重组腺病毒p53 上调凋亡调控因子通过凋亡通路增强胶质瘤细胞对替莫唑胺敏感性的体外研究

目的 探讨转染p53 上调凋亡调控因子(PUMA)的人脑胶质瘤细胞对替莫唑胺敏感性增强的作用机制.方法 将人脑胶质瘤细胞U87MG 分为正常对照组、空载体组和实验组进行培养,分别将感染复数(MOI) ＝50 的空载体腺病毒(Ad-△ BH3)和携带PUMA 的重组腺病毒(Ad-PUMA)转染U87MG 细胞,转染后用MTT 比色法测定各组细胞的存活率并计算替莫唑胺(TMZ)IC50,流式细胞仪检测细胞周期的变化,应用TUNEL 法检测细胞的凋亡情况.Western blot 检测凋亡相关蛋白p53、Bax 的表达.结果 外源性PUMA 基因在Ad-PUMA 转染U87MG 48 h 后,随着时间延长,PUMA 表达使U87MG 细胞的增殖能力降低并诱导凋亡,转染24 h、48 h、72 h 的生长抑制率分别为17.3%、35.6%、43.3%,凋亡率分别为20.3%、31.4%、45.4%.正常对照组、Ad-PUMA、Ad-△BH3 组细胞的TMZ IC50分别为(15.0 ±1.9)μmol/L、(2.3 ±0.1)μmol/L 和(14.4 ±1.6)μmol/L.PUMA 表达的U87MG 细胞DNA 合成受到抑制,周期阻滞在G2 期;Western blot 检测显示p53 表达在各组中差异无统计学意义(P ＞0.05)、PUMA 和Bax 在实验组中表达较对照组强,差异有统计学意义(P ＜0.01).结论 Ad-PU-MA 转染可有效增强人脑胶质瘤细胞U87MG 对TMZ 的敏感性,抑制人脑胶质瘤细胞U87MG 的增殖,通过诱导细胞G2 期阻滞促进其凋亡,促凋亡机制不依赖于p53.

展示信息 =>
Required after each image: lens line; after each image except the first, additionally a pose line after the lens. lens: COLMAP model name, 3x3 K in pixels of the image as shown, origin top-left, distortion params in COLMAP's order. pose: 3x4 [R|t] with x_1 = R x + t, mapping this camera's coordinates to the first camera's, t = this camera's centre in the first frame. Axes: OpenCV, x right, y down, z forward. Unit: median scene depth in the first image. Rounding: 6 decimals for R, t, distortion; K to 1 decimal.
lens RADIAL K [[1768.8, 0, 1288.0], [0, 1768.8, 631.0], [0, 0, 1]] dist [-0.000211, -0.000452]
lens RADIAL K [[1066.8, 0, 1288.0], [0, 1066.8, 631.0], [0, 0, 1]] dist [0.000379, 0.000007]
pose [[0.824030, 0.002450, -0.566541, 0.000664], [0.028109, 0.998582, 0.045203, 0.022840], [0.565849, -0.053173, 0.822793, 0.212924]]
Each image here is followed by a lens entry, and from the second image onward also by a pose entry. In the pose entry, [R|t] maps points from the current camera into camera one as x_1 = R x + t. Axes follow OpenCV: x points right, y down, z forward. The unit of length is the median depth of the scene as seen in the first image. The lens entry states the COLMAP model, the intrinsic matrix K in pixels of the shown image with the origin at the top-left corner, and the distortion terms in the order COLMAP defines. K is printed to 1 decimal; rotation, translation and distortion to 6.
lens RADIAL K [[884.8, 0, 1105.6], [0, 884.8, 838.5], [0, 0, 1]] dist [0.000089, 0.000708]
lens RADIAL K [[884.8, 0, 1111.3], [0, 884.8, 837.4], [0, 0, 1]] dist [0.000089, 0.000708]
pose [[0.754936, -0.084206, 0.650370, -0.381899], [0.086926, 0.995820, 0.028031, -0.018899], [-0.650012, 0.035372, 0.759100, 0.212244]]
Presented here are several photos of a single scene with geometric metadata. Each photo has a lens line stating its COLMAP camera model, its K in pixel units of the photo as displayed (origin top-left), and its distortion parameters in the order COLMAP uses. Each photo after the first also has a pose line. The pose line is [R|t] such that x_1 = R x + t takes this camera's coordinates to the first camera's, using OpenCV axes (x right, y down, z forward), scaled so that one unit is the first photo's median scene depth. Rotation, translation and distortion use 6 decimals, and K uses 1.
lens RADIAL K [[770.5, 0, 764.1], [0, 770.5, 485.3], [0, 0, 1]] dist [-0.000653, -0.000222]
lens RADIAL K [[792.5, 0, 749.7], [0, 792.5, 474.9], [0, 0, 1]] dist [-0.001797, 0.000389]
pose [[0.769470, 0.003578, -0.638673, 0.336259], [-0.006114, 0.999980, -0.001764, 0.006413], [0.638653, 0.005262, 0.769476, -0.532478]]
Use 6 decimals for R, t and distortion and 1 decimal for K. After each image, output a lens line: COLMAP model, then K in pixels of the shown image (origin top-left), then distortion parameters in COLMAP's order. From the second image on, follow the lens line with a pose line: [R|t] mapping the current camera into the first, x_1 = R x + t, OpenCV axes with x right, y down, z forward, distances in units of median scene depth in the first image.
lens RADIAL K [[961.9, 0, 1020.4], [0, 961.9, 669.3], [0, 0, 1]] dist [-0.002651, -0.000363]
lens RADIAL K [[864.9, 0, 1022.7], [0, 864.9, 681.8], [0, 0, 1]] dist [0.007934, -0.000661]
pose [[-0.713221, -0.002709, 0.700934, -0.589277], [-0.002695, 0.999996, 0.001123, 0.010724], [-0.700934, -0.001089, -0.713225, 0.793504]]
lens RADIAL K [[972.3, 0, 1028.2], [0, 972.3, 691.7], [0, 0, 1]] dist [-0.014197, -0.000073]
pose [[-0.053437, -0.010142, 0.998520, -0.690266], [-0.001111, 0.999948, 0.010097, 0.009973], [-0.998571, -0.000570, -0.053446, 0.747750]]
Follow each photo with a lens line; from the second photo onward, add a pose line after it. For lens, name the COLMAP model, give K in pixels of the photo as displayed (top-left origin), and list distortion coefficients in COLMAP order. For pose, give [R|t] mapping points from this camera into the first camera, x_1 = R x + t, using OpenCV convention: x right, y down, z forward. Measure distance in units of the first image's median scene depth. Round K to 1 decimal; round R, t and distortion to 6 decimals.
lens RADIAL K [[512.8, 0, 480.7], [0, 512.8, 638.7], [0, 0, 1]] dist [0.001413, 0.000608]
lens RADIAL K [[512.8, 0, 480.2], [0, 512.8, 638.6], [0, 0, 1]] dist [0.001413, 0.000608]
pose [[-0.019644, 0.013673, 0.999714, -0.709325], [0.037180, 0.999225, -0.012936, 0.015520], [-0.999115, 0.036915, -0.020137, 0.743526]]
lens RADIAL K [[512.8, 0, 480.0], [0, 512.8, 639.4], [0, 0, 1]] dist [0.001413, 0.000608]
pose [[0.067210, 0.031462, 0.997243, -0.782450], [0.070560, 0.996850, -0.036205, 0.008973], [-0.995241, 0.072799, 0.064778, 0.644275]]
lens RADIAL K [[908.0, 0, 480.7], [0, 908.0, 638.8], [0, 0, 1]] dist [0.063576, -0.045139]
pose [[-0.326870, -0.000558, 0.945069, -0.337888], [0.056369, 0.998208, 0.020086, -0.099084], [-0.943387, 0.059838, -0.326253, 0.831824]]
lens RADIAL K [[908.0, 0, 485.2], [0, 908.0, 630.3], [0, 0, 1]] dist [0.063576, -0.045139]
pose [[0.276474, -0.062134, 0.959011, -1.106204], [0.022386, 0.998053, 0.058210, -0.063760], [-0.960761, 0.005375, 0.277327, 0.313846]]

练习目标 => 根据摘录，Ad-PUMA转染U87MG细胞72 h时，其凋亡率是多少？

任务结果 => 45.4%。